With this understanding, I developed the framework for the Medical Education Resources Initiative for Teens (MERIT; meritbaltimore.org).
Since its inception in 2011, MERIT has served more than 30 Baltimore City public school students and involved more than 200 volunteers. I spent my days teaching as a Teach for America Baltimore Corps member, alongside MERIT co-founders Mark Wilcox and Shyam Gadwal. We spent our nights and weekends working with dedicated volunteers to build MERIT's curriculum. By fostering relationships with academic hospitals, local universities and the city school district, we were able to string together resources for our scholars.
Last year, our juniors increased their SAT scores, on average, by 336 points (the national average increase is 57 points). All of our seniors matriculated into four-year universities, and one-third received full-ride scholarships. Our oldest alum, Jasmine, is a junior at McDaniel College. She has a 3.6 GPA, a full-ride scholarship and is currently interning at the Kennedy Krieger Institute. She plans to apply to PhD programs in clinical psychology next year.
Our scholars and alumni amaze me daily — their passion and unleashed potential will have a tremendous impact on our community. According to national patient care data, if just one of our alumni makes it through medical school (and if you met our scholars, you would know many more are going to achieve this goal), he or she would care for more than 10,000 patients as a primary care provider. Additionally, our alumni will be able to add a fresh perspective to the health care debates. Their voices are not represented now, but one day, they will be poised to influence critical decisions.

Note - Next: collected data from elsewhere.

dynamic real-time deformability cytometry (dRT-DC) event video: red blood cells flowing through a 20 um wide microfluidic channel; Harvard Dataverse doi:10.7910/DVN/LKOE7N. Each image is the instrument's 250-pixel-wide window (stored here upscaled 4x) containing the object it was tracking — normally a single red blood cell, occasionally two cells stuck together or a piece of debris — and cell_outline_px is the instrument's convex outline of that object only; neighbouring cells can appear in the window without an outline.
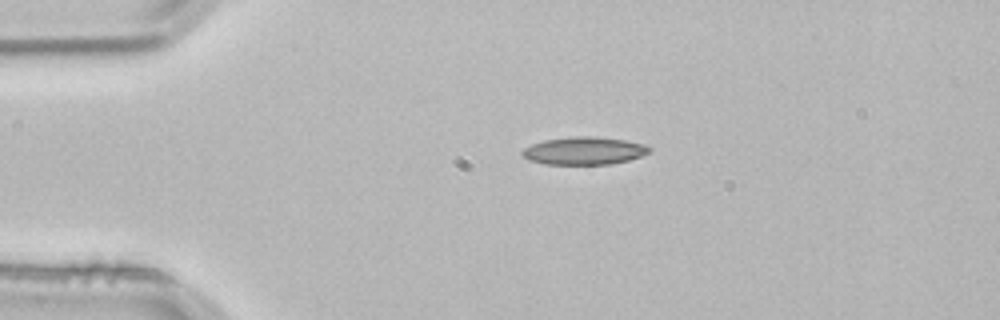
{"species": "common noctule bat (a hibernating species)", "species_latin": "Nyctalus noctula", "temperature_condition": "room temperature", "stored_images_in_passage": 2, "camera_frame_rate_fps": 3000, "um_per_image_px": 0.085, "animal": {"sex": "male", "body_mass_g": 21.5, "forearm_length_mm": 52.0}, "frame": {"image": 1, "passage_image": 1, "time_ms": 0.0, "image_size_px": [1000, 320], "cell_outline_px": [[652, 148], [648, 152], [640, 156], [628, 160], [612, 164], [544, 164], [528, 160], [520, 152], [524, 148], [532, 144], [544, 140], [576, 136], [592, 136], [624, 140], [644, 144]], "centroid_in_image_um": [49.63, 12.82], "position_along_channel_um": 35.4, "area_um2": 20.4}}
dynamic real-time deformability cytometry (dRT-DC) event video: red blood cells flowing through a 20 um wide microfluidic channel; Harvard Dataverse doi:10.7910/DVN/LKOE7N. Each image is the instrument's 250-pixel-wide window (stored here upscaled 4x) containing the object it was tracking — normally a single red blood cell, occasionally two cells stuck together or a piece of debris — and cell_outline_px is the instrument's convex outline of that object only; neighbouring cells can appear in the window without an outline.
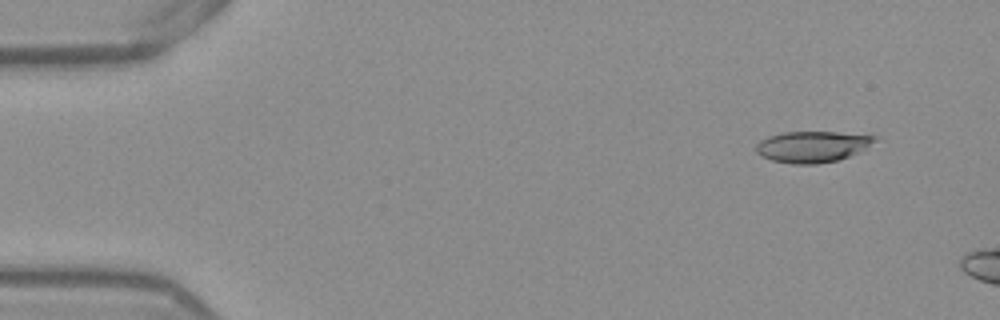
{"species": "Egyptian fruit bat (a non-hibernating species)", "species_latin": "Rousettus aegyptiacus", "temperature_condition": "warm", "stored_images_in_passage": 10, "camera_frame_rate_fps": 3000, "um_per_image_px": 0.085, "frame": {"image": 1, "passage_image": 5, "time_ms": 1.333, "image_size_px": [1000, 320], "cell_outline_px": [[880, 140], [848, 156], [836, 160], [816, 164], [792, 164], [772, 160], [760, 156], [756, 152], [756, 144], [760, 140], [768, 136], [784, 132], [836, 132], [876, 136]], "centroid_in_image_um": [69.02, 12.46], "position_along_channel_um": 16.0, "area_um2": 21.44}}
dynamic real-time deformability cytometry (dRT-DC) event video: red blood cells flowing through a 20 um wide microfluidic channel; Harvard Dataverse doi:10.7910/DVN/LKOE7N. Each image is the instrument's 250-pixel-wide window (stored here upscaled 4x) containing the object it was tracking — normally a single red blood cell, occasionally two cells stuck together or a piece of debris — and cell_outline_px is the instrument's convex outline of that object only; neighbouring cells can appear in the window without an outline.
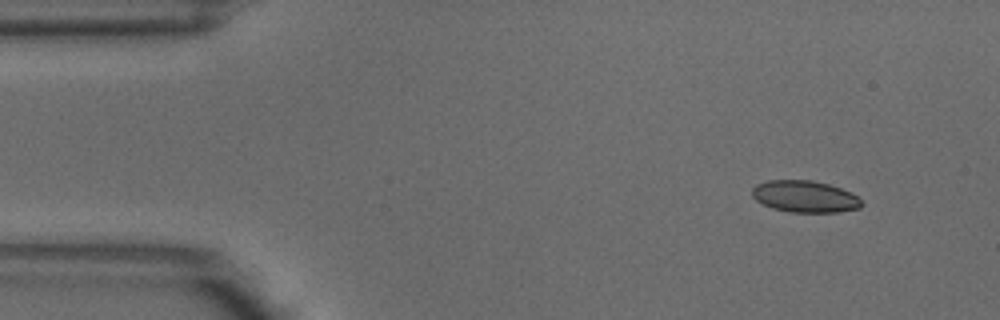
{"species": "common noctule bat (a hibernating species)", "species_latin": "Nyctalus noctula", "temperature_condition": "warm", "stored_images_in_passage": 6, "camera_frame_rate_fps": 3000, "um_per_image_px": 0.085, "animal": {"sex": "male", "body_mass_g": 18.8}, "frame": {"image": 1, "passage_image": 2, "time_ms": 0.333, "image_size_px": [1000, 320], "cell_outline_px": [[864, 204], [860, 208], [840, 212], [788, 212], [772, 208], [756, 200], [752, 196], [752, 188], [756, 184], [768, 180], [812, 180], [828, 184], [840, 188], [856, 196]], "centroid_in_image_um": [68.39, 16.71], "position_along_channel_um": 16.6, "area_um2": 20.23}}
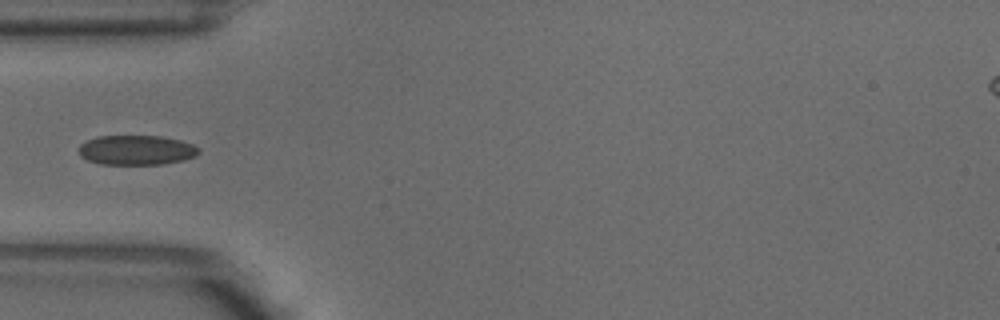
{"frame": {"image": 2, "passage_image": 5, "time_ms": 1.333, "image_size_px": [1000, 320], "cell_outline_px": [[200, 152], [196, 156], [184, 160], [164, 164], [100, 164], [88, 160], [80, 156], [80, 144], [96, 136], [160, 136], [180, 140], [192, 144], [200, 148]], "centroid_in_image_um": [11.63, 12.76], "position_along_channel_um": 73.4, "area_um2": 20.81}}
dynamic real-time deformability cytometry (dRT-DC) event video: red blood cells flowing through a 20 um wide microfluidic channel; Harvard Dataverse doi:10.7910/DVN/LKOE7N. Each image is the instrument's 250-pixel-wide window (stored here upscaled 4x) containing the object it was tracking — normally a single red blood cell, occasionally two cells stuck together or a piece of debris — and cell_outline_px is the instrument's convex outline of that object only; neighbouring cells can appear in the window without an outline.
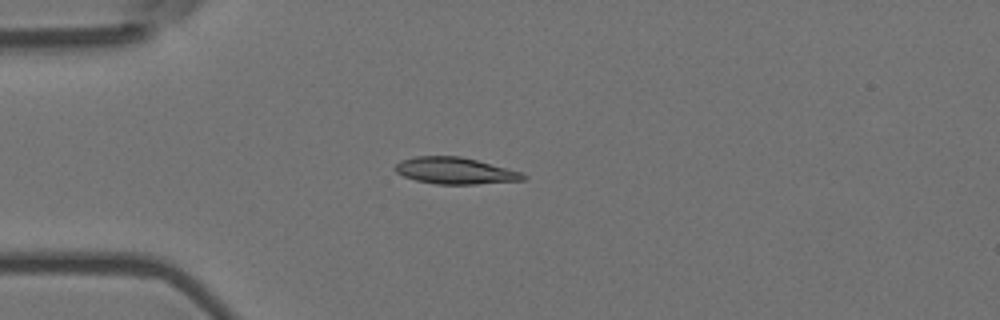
{"species": "Egyptian fruit bat (a non-hibernating species)", "species_latin": "Rousettus aegyptiacus", "temperature_condition": "room temperature", "stored_images_in_passage": 42, "camera_frame_rate_fps": 3000, "um_per_image_px": 0.085, "animal": {"sex": "female"}, "frame": {"image": 1, "passage_image": 1, "time_ms": 0.0, "image_size_px": [1000, 320], "cell_outline_px": [[528, 176], [524, 180], [476, 184], [436, 184], [416, 180], [404, 176], [396, 172], [392, 168], [400, 160], [416, 156], [460, 156], [476, 160], [520, 172]], "centroid_in_image_um": [38.64, 14.51], "position_along_channel_um": 46.4, "area_um2": 19.71}}
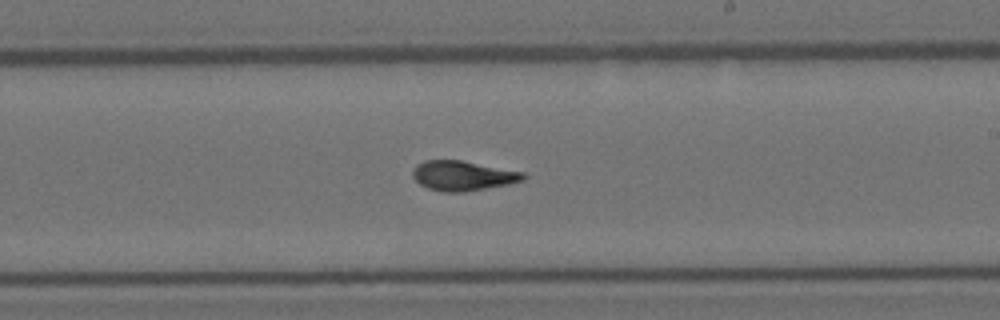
{"frame": {"image": 2, "passage_image": 19, "time_ms": 6.0, "image_size_px": [1000, 320], "cell_outline_px": [[528, 176], [524, 180], [508, 184], [464, 192], [444, 192], [428, 188], [420, 184], [412, 176], [412, 172], [416, 164], [424, 160], [460, 160], [524, 172]], "centroid_in_image_um": [39.34, 14.93], "position_along_channel_um": 249.7, "area_um2": 19.19}}
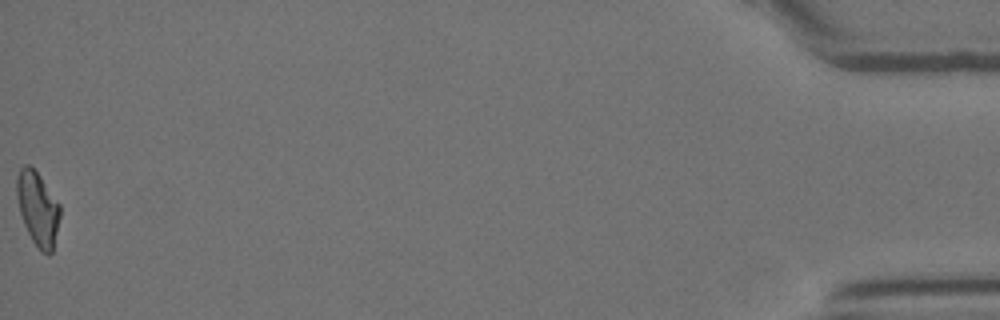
{"frame": {"image": 3, "passage_image": 42, "time_ms": 13.667, "image_size_px": [1000, 320], "cell_outline_px": [[60, 216], [52, 252], [48, 256], [40, 252], [32, 240], [24, 224], [20, 212], [16, 196], [16, 176], [20, 168], [24, 164], [28, 164], [40, 176], [60, 204]], "centroid_in_image_um": [3.2, 17.74], "position_along_channel_um": 432.0, "area_um2": 18.67}, "authors_computed_cell_mechanics": {"area_um2": 18.9295, "velocity_mm_per_s": 3.6689, "shape_relaxation_time_tau1_ms": 10.0362, "shape_relaxation_time_tau2_ms": 1.7809, "deformation_change_tau1": 0.2534, "deformation_change_tau2": 0.0725}}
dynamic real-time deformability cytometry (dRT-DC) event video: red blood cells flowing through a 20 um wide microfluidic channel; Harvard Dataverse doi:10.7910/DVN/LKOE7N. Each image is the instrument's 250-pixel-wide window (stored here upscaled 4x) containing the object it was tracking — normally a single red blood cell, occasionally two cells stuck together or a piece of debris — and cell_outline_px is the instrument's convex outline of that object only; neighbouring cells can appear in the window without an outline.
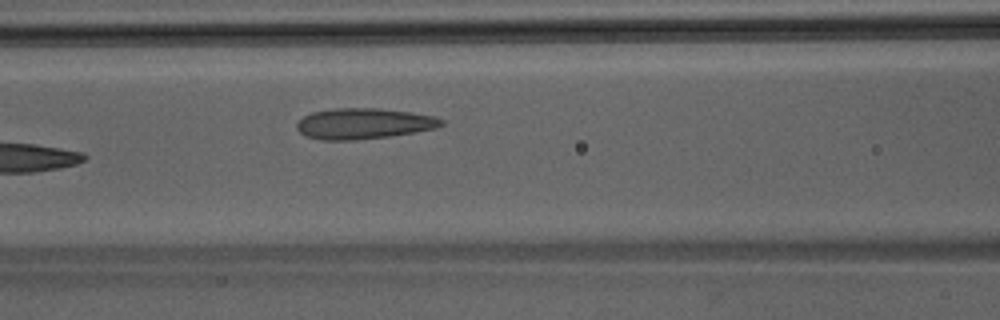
{"species": "Egyptian fruit bat (a non-hibernating species)", "species_latin": "Rousettus aegyptiacus", "temperature_condition": "room temperature", "stored_images_in_passage": 7, "camera_frame_rate_fps": 3000, "um_per_image_px": 0.085, "animal": {"sex": "male"}, "frame": {"image": 1, "passage_image": 7, "time_ms": 2.0, "image_size_px": [1000, 320], "cell_outline_px": [[444, 124], [436, 128], [388, 136], [356, 140], [320, 140], [304, 136], [296, 128], [296, 124], [304, 116], [312, 112], [336, 108], [380, 108], [436, 116], [444, 120]], "centroid_in_image_um": [30.89, 10.5], "position_along_channel_um": 135.7, "area_um2": 25.89}}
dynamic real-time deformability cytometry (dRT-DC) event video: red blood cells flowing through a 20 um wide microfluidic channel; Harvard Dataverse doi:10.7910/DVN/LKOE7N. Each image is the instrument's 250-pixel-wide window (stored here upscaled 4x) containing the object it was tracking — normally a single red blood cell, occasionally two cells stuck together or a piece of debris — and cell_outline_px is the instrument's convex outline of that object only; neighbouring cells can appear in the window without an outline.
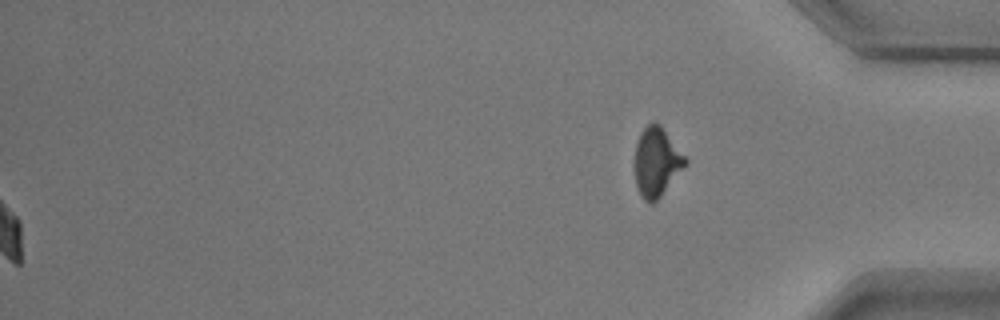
{"species": "common noctule bat (a hibernating species)", "species_latin": "Nyctalus noctula", "temperature_condition": "warm", "stored_images_in_passage": 58, "segment_of_instrument_passage": [2, 2], "camera_frame_rate_fps": 3000, "um_per_image_px": 0.085, "animal": {"sex": "male", "body_mass_g": 17.9}, "frame": {"image": 1, "passage_image": 58, "time_ms": 19.0, "image_size_px": [1000, 320], "cell_outline_px": [[688, 164], [660, 196], [652, 204], [648, 204], [640, 196], [636, 184], [636, 144], [640, 132], [648, 124], [660, 124], [688, 160]], "centroid_in_image_um": [55.83, 13.8], "position_along_channel_um": 379.4, "area_um2": 20.06}}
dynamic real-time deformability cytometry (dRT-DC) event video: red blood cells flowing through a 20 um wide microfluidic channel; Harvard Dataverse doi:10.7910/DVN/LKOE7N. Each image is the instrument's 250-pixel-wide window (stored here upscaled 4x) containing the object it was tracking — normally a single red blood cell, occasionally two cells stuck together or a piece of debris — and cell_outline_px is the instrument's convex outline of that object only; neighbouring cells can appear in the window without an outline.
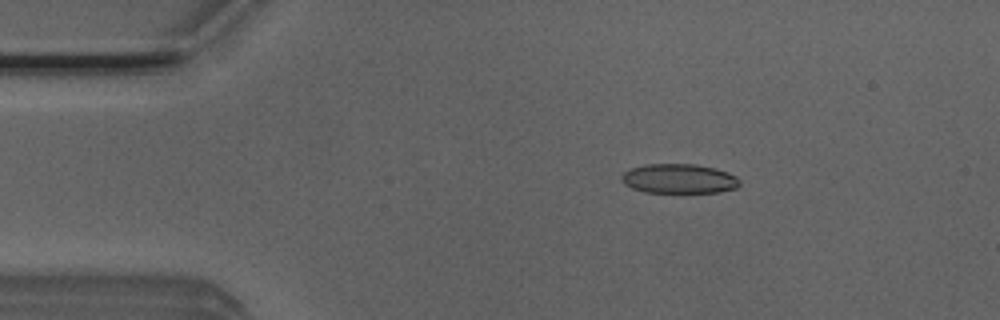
{"species": "Egyptian fruit bat (a non-hibernating species)", "species_latin": "Rousettus aegyptiacus", "temperature_condition": "room temperature", "stored_images_in_passage": 5, "camera_frame_rate_fps": 3000, "um_per_image_px": 0.085, "animal": {"sex": "male"}, "frame": {"image": 1, "passage_image": 3, "time_ms": 0.667, "image_size_px": [1000, 320], "cell_outline_px": [[740, 184], [736, 188], [720, 192], [644, 192], [632, 188], [624, 184], [620, 176], [624, 172], [632, 168], [644, 164], [696, 164], [716, 168], [728, 172], [736, 176], [740, 180]], "centroid_in_image_um": [57.73, 15.18], "position_along_channel_um": 27.3, "area_um2": 20.4}}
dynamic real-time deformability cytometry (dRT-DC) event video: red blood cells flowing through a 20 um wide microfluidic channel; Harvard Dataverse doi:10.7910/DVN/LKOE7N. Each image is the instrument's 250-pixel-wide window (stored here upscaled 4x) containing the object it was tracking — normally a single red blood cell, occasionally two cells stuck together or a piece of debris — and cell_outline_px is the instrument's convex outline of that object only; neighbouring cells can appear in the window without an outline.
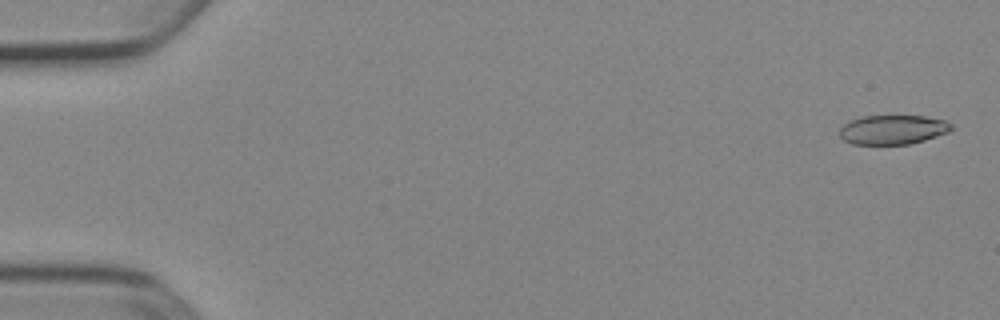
{"species": "Egyptian fruit bat (a non-hibernating species)", "species_latin": "Rousettus aegyptiacus", "temperature_condition": "cold", "stored_images_in_passage": 52, "camera_frame_rate_fps": 3000, "um_per_image_px": 0.085, "animal": {"sex": "female"}, "frame": {"image": 1, "passage_image": 2, "time_ms": 0.333, "image_size_px": [1000, 320], "cell_outline_px": [[952, 128], [948, 132], [924, 140], [908, 144], [852, 144], [844, 140], [840, 136], [840, 128], [844, 124], [860, 116], [924, 116], [944, 120], [952, 124]], "centroid_in_image_um": [75.88, 11.02], "position_along_channel_um": 9.1, "area_um2": 18.96}}
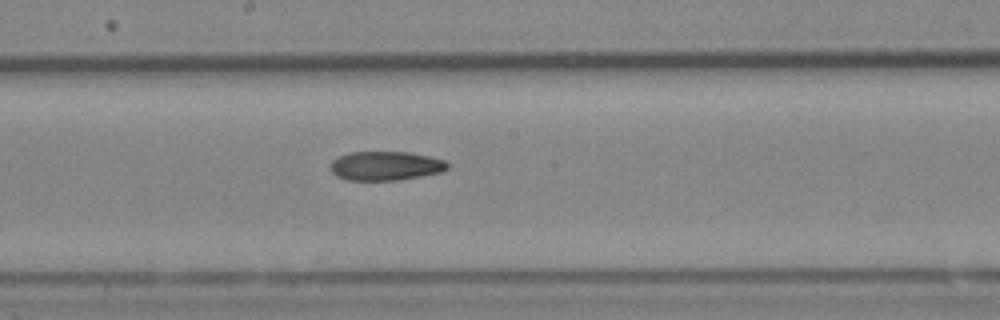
{"frame": {"image": 2, "passage_image": 29, "time_ms": 9.333, "image_size_px": [1000, 320], "cell_outline_px": [[448, 168], [444, 172], [400, 180], [348, 180], [336, 176], [328, 168], [332, 160], [348, 152], [408, 152], [428, 156], [444, 160], [448, 164]], "centroid_in_image_um": [32.76, 14.1], "position_along_channel_um": 215.4, "area_um2": 20.0}}
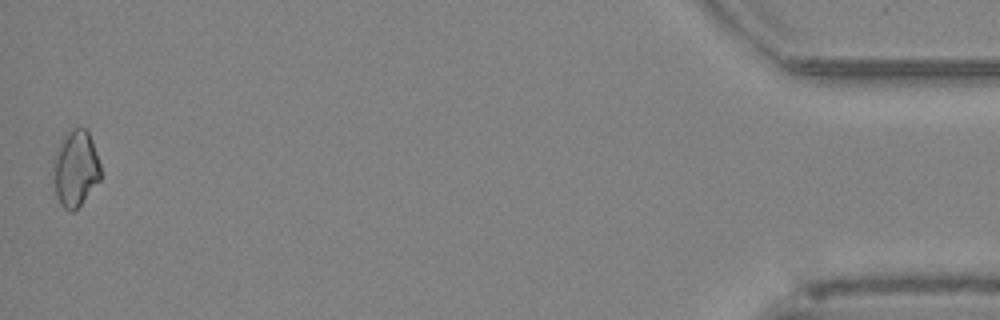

These inspiring possibilities led me to take a year away from medical school to build MERIT's capacity and increase the number of scholars we support from 10 per cohort to 40. Our growth relies on generous support from Baltimoreans, both financial and through in-kind services such as physicians who serve as summer preceptors.
Our nation needs our scholars to become health care providers. According to the American Association of Medical Colleges, we are already facing a physician shortage, and this problem will only worsen in the coming decade. The paucity of diversity in the physician workforce is similarly troubling. While over 31 percent of the American population identifies as African-American, Hispanic or Native American, only 12 percent of physicians do so. Similarly, less than 10 percent of medical students are from low-income families. Health care disparities will only be eliminated if the health care workforce mirrors the communities we serve, as physicians from under-represented backgrounds are more likely to practice in under-served settings.
Our scholars are not our doctors today, but they will need to be tomorrow.